The networks continue to fixate on crime, but CBS' "Close to Home" gives the formula a more personal touch by concentrating on a prosecutor (Jennifer Finnigan) who's a new mother.

And yet, the best hours aren't as distinctive as the best comedies. The new sitcoms represent a marked improvement from last fall, when CBS' "Center of the Universe," NBC's "Father of the Pride" and NBC's "Joey" joined the lineup.

Everybody's talking about it

UPN's "Everybody Hates Chris" has generated the most buzz of any new series. With sass and heart, it depicts the childhood of comedian Chris Rock, who also narrates.

"Everybody will love 'Everybody Hates Chris,"' analyst Rash says. "It's a good example for the industry of having a star truly involved as opposed to merely a name associated with a project. Because it's his life, the likelihood is it will be more reflective of the Chris Rock brand of comedy."

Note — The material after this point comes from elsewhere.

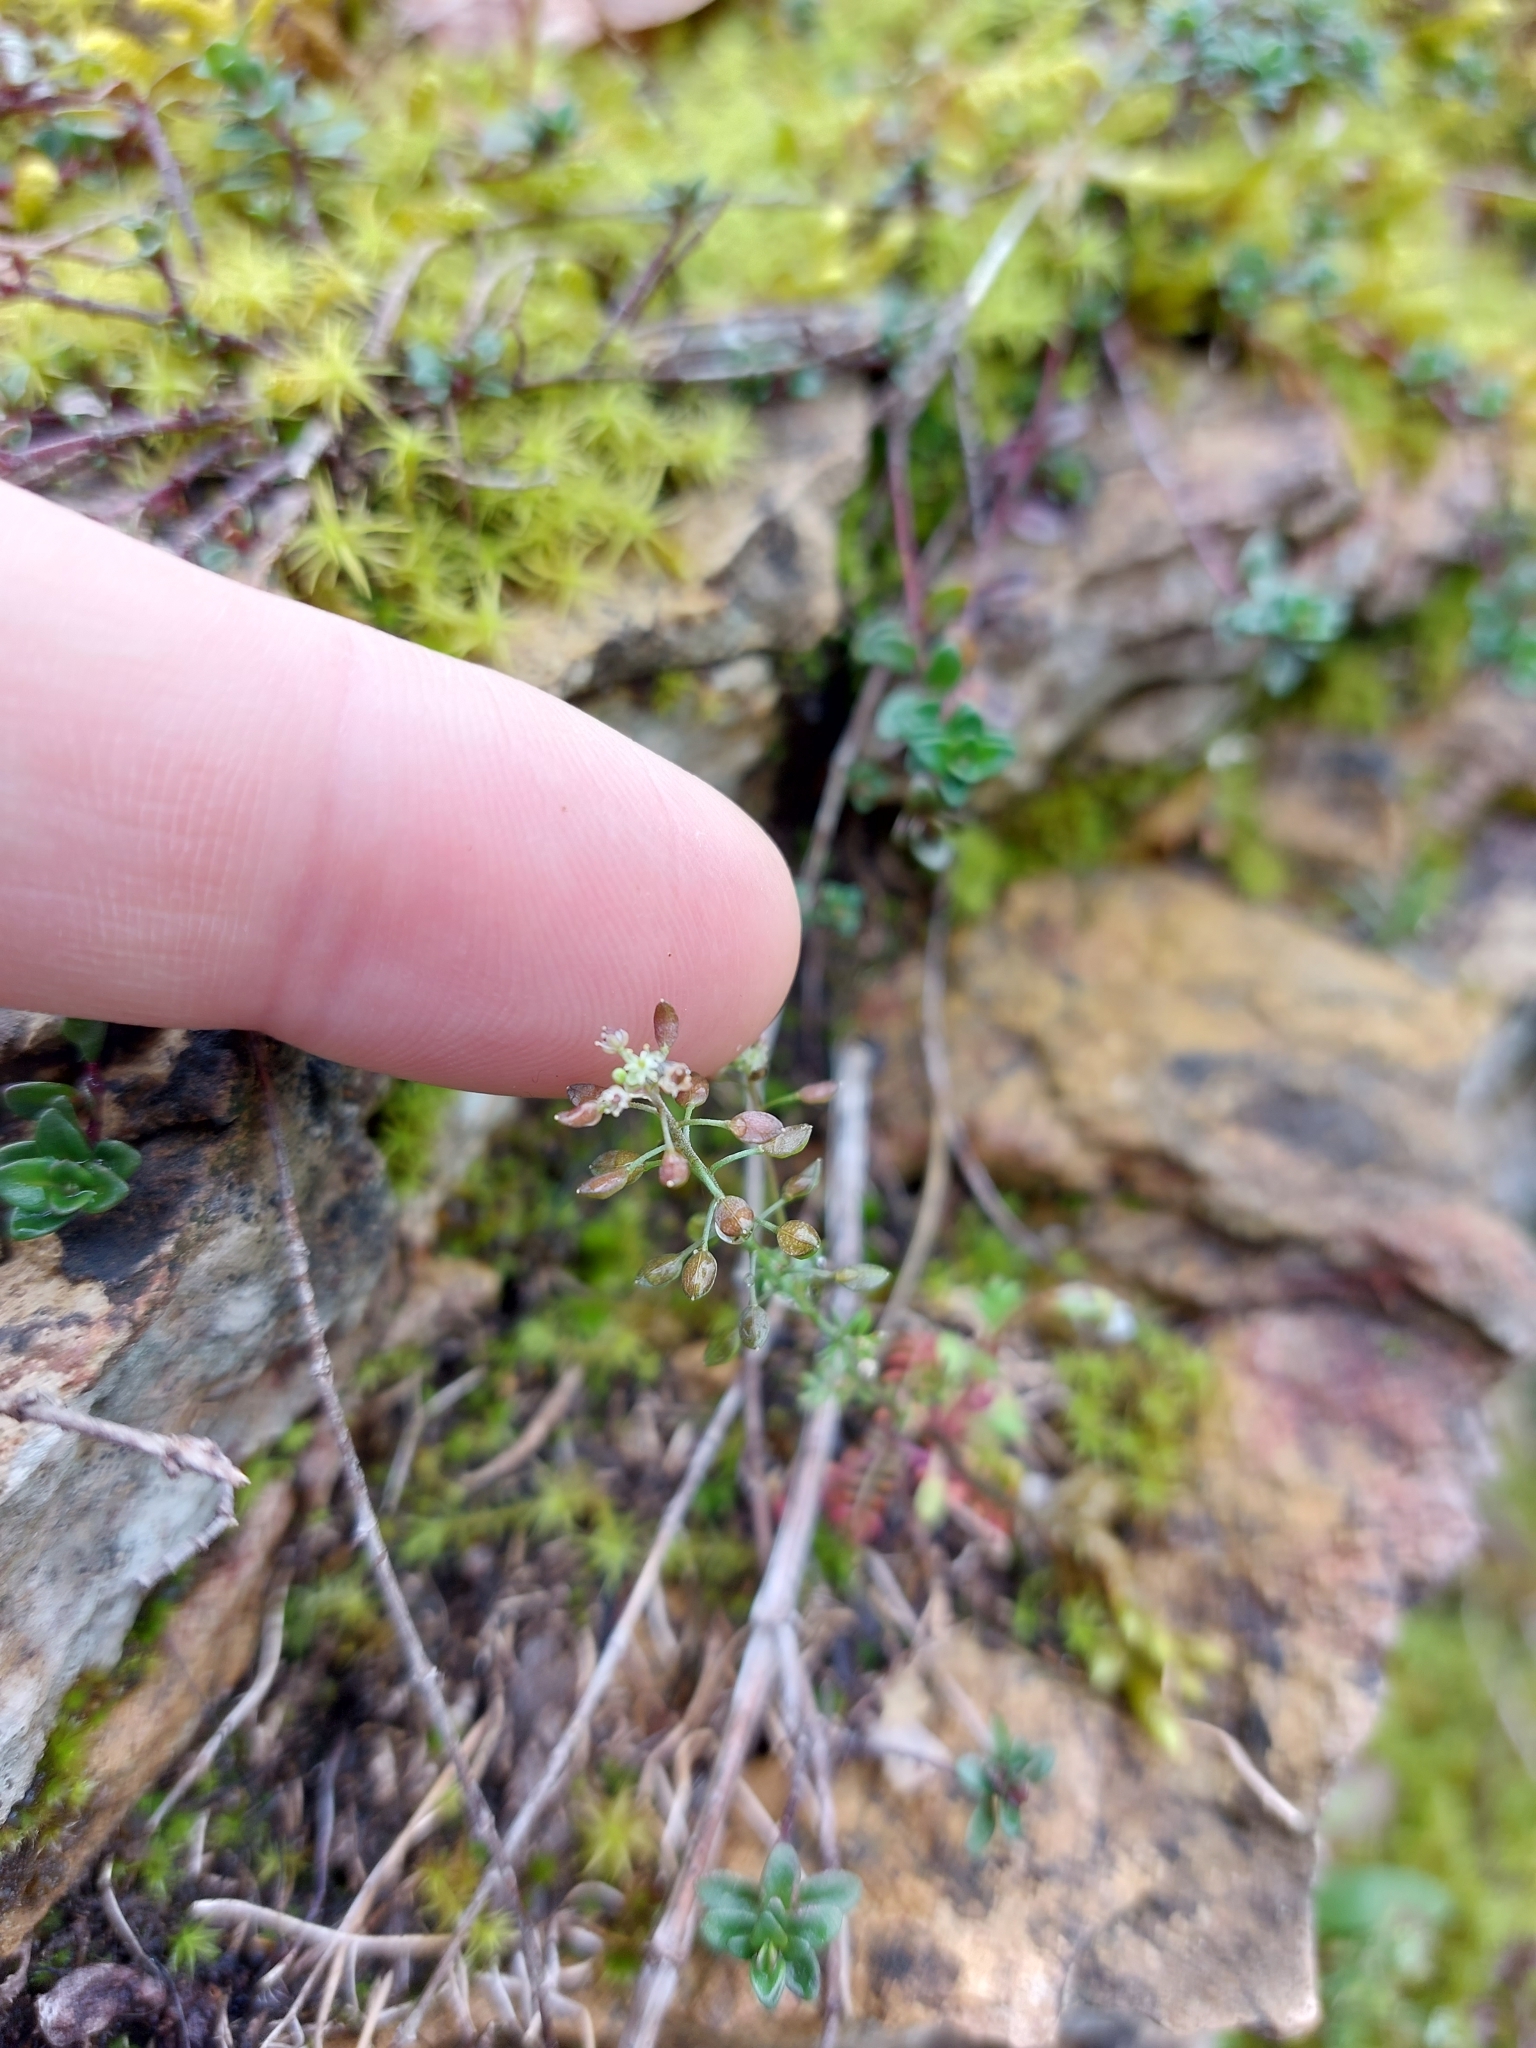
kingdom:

Critic McFarland picks "Everybody Hates Chris" as her favorite new show. "I like the comparison of it to 'The Wonder Years,"' she says. "It has a universal theme. It is very funny and fast-paced. The thing that could keep it back: UPN still has a stigma."

Other comedies give critics some hope. NBC's "My Name Is Earl" tells the oddball adventures of a lottery winner (Jason Lee) determined to right past wrongs. CBS' "How I Met Your Mother" thrives on good jokes and charming performances as it recounts the romantic difficulties of a fumbling bachelor (Josh Radnor).

Last fall, ABC's resurgence was the big story. The Disney-owned network will roll out its best comedies at midseason. "Emily's Reasons Why Not" casts Heather Graham as a woman struggling for romantic fulfillment. "Sons & amp; Daughters" looks at a large family in hilarious and identifiable ways.

"Whether the viewers embrace these shows, they demonstrate that comedy isn't dead anymore," critic Storm says. "The comedies are better than the dramas, no question about it."

Will style limit appeal?

Yet their quirky style also could limit their appeal. Fox's "Arrested Development" has struggled for viewers despite winning the Emmy as best comedy last year. The availability of more channels means there's less consensus about what's funny. Finding the next "Friends" or "Seinfeld" has become increasingly difficult.

"It may be unobtainable because humor is much more individualized while drama is universal," analyst Rash says. "'The Cosby Show' may never happen again."

Still, the networks will offer more legitimate reasons to laugh this fall. Programmers may not be chuckling, however, when the ratings come in.